Scott Hoezee is Director of the Center for Excellence in Preaching at Calvin Theological Seminary.

7 Comments

  • Curt Day says:

    Though Kearns Goodwin gave a good answer, the jest of the question asked was not, IMO, about God’s sovereignty. Rather, it was about whether God was more pleased with Trump than with Hillary. For in citing a possible miraculous intervention to secure Trump’s win, the person asking the question might have been asking what other Christians wanted God’s position to be..

    Of course, the position of these Christians is often more based on the conservative label than anything else. And with that sometimes comes an apriori rejection of all nonconservative political views. And what we have to ask is such devotion to political conservatism honoring the Gospel or providing stumbling blocks to the hearing of the Gospel especially with the concerns that many political nonconservatives have?

  • Daniel Meeter says:

    Thanks for this, and I realize that my dad, an RCA pastor, brought up in the CRC, must have been so deeply formed as a Calvinist, because that’s the way he acted and spoke: to pretend to know God’s will was this or that in terms of that event or this event was not our business or privilege.

  • Al Mulder says:

    Scott, thanks for these reflections. It affirms my puzzlement and need for greater humility about many things.

  • Fran Siems says:

    Your comment, “God is in charge and does surprising things through surprising people” has been a comfort to some of us who have been reading the TWELVE’s numerous negative political blogs during the past several months. Apparently half of the U.S. population has also been comforted by this assurance. Humility is difficult. I appreciate Kearns Goodwin, one of my favorite authors, for her insightful comments for those of us who are not theologians or professors.

  • Holly Schut says:

    This is a helpful response to an intriguing world we are floundering through. It is the closest thing to a political post I can find myself posting in these days. God’s providence is so much more complex than our finite brains can comprehend.
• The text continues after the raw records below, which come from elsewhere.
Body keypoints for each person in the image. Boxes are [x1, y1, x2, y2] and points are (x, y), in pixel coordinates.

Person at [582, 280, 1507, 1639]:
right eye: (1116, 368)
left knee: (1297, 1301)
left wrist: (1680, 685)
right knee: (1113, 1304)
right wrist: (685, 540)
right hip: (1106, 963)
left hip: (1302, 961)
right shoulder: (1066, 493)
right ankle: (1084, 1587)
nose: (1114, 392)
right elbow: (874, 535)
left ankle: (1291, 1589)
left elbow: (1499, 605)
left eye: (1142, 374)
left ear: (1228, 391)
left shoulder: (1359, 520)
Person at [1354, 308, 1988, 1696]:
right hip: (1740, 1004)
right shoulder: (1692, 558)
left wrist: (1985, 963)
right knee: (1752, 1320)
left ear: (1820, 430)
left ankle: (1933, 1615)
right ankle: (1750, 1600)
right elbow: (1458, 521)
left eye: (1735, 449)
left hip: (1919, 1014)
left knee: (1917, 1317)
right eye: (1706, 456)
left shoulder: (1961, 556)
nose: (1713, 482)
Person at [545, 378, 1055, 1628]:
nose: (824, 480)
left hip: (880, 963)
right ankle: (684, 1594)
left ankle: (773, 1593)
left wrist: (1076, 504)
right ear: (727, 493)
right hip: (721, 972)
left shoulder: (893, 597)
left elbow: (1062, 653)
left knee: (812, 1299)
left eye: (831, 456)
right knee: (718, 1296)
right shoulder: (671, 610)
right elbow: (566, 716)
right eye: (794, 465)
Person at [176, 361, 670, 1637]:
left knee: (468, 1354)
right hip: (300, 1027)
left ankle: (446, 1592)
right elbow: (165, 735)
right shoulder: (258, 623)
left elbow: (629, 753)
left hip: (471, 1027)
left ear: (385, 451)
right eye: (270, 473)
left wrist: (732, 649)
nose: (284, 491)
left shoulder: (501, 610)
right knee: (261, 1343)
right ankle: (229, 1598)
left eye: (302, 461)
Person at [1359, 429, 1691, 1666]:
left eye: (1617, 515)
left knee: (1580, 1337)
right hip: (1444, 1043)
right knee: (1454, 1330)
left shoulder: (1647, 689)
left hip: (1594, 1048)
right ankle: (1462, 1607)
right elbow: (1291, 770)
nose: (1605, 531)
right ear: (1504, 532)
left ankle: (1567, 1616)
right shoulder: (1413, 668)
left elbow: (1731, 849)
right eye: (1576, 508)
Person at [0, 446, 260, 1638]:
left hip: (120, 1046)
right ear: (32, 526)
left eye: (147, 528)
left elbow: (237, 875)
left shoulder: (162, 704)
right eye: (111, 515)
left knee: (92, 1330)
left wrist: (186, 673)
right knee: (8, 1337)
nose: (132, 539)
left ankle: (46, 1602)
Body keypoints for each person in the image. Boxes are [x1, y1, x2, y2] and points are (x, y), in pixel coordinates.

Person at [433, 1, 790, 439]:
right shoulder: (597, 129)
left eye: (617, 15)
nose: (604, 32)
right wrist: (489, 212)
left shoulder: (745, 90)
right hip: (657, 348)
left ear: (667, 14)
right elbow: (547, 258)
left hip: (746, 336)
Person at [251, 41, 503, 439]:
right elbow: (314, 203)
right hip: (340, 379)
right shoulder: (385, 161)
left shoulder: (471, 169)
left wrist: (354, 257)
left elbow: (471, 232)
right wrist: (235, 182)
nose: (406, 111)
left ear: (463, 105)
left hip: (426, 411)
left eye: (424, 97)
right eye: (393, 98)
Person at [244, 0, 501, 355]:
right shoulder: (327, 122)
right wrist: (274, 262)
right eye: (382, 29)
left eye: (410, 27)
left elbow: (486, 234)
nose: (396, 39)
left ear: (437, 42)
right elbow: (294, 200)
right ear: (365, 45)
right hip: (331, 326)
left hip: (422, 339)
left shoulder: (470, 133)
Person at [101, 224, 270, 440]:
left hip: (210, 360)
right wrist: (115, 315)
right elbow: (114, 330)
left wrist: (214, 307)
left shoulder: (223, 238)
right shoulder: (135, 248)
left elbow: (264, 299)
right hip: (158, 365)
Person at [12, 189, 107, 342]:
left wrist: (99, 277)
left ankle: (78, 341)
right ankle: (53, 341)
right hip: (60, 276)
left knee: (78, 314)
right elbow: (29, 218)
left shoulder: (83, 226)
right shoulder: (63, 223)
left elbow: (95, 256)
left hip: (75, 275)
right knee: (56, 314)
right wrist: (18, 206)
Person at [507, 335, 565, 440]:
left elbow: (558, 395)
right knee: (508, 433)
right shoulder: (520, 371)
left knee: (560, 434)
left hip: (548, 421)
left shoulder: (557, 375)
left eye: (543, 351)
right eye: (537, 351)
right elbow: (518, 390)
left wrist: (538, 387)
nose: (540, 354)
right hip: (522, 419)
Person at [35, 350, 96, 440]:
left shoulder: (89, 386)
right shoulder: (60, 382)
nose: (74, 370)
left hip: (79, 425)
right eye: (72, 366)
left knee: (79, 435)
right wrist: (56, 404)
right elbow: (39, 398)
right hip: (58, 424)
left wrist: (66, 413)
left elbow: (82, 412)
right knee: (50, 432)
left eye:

  • Lawrence Kent Spalink says:

    Actually, “Silence” raises a similar question, as did the 2011 Great East Japan Earthquake, as does the brain cancer afflicting my friend’s wife. The conclusion of the matter is perhaps in Psalm 46: “Be still and know that I am God.” At all times and in all circumstances, the God of Jacob is the refuge of all who trust in him.

  • Ms says:

    Good reading. Thank you for sharing. Personally I do not like Trump. I am thankful he is not counted among friends or even acquaintances. I am glad he is not a neighbor or ever will be in the temporal sense. While he is my neighbor in the Biblical sense, I find it difficult to deal with that or even how to deal with it. I do not believe he is a “godly” person and who am I to judge. God’s will be done.